PROMPT
This exercise calls for every record to be set down exactly.

MATERIAL PROVIDED
☆ ☆ ☆ ☆ ☆ ☆ ☆
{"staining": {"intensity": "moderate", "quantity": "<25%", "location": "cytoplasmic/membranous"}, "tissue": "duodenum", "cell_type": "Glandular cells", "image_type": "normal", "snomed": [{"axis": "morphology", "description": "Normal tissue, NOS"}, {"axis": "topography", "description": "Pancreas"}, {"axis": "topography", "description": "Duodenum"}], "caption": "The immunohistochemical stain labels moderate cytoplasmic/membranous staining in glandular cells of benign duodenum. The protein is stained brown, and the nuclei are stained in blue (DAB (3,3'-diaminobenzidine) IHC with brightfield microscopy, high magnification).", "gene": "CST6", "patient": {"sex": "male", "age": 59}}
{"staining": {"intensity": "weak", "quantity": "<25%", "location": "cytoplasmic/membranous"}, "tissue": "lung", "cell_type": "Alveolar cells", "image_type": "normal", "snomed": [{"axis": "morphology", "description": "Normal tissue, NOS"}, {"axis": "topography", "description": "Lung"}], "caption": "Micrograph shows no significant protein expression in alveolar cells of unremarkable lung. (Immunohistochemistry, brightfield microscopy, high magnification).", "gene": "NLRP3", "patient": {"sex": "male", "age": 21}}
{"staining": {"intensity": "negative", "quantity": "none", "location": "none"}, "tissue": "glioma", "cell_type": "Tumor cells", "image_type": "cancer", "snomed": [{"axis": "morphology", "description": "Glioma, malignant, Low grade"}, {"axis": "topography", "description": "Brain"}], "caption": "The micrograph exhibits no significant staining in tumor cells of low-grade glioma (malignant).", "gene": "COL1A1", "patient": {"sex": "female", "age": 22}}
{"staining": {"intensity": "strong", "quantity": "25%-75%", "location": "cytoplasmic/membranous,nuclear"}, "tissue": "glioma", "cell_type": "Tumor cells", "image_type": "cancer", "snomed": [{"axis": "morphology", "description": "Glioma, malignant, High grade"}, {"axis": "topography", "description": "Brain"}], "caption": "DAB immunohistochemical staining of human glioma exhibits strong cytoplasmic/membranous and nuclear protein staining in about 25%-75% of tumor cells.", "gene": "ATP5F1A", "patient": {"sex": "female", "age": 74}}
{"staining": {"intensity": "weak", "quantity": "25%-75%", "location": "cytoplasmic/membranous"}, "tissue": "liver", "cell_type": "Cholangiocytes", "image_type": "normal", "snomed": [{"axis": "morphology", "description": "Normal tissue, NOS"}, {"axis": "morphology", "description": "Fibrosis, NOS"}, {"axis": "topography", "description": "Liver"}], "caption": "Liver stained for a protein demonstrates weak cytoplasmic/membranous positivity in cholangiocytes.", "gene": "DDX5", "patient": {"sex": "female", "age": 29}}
☆ ☆ ☆ ☆ ☆ ☆ ☆
RESULT BELOW
{"staining": {"intensity": "moderate", "quantity": "<25%", "location": "cytoplasmic/membranous"}, "tissue": "duodenum", "cell_type": "Glandular cells", "image_type": "normal", "snomed": [{"axis": "morphology", "description": "Normal tissue, NOS"}, {"axis": "topography", "description": "Pancreas"}, {"axis": "topography", "description": "Duodenum"}], "caption": "The immunohistochemical stain labels moderate cytoplasmic/membranous staining in glandular cells of benign duodenum. The protein is stained brown, and the nuclei are stained in blue (DAB (3,3'-diaminobenzidine) IHC with brightfield microscopy, high magnification).", "gene": "CST6", "patient": {"sex": "male", "age": 59}}
{"staining": {"intensity": "weak", "quantity": "<25%", "location": "cytoplasmic/membranous"}, "tissue": "lung", "cell_type": "Alveolar cells", "image_type": "normal", "snomed": [{"axis": "morphology", "description": "Normal tissue, NOS"}, {"axis": "topography", "description": "Lung"}], "caption": "Micrograph shows no significant protein expression in alveolar cells of unremarkable lung. (Immunohistochemistry, brightfield microscopy, high magnification).", "gene": "NLRP3", "patient": {"sex": "male", "age": 21}}
{"staining": {"intensity": "negative", "quantity": "none", "location": "none"}, "tissue": "glioma", "cell_type": "Tumor cells", "image_type": "cancer", "snomed": [{"axis": "morphology", "description": "Glioma, malignant, Low grade"}, {"axis": "topography", "description": "Brain"}], "caption": "The micrograph exhibits no significant staining in tumor cells of low-grade glioma (malignant).", "gene": "COL1A1", "patient": {"sex": "female", "age": 22}}
{"staining": {"intensity": "strong", "quantity": "25%-75%", "location": "cytoplasmic/membranous,nuclear"}, "tissue": "glioma", "cell_type": "Tumor cells", "image_type": "cancer", "snomed": [{"axis": "morphology", "description": "Glioma, malignant, High grade"}, {"axis": "topography", "description": "Brain"}], "caption": "DAB immunohistochemical staining of human glioma exhibits strong cytoplasmic/membranous and nuclear protein staining in about 25%-75% of tumor cells.", "gene": "ATP5F1A", "patient": {"sex": "female", "age": 74}}
{"staining": {"intensity": "weak", "quantity": "25%-75%", "location": "cytoplasmic/membranous"}, "tissue": "liver", "cell_type": "Cholangiocytes", "image_type": "normal", "snomed": [{"axis": "morphology", "description": "Normal tissue, NOS"}, {"axis": "morphology", "description": "Fibrosis, NOS"}, {"axis": "topography", "description": "Liver"}], "caption": "Liver stained for a protein demonstrates weak cytoplasmic/membranous positivity in cholangiocytes.", "gene": "DDX5", "patient": {"sex": "female", "age": 29}}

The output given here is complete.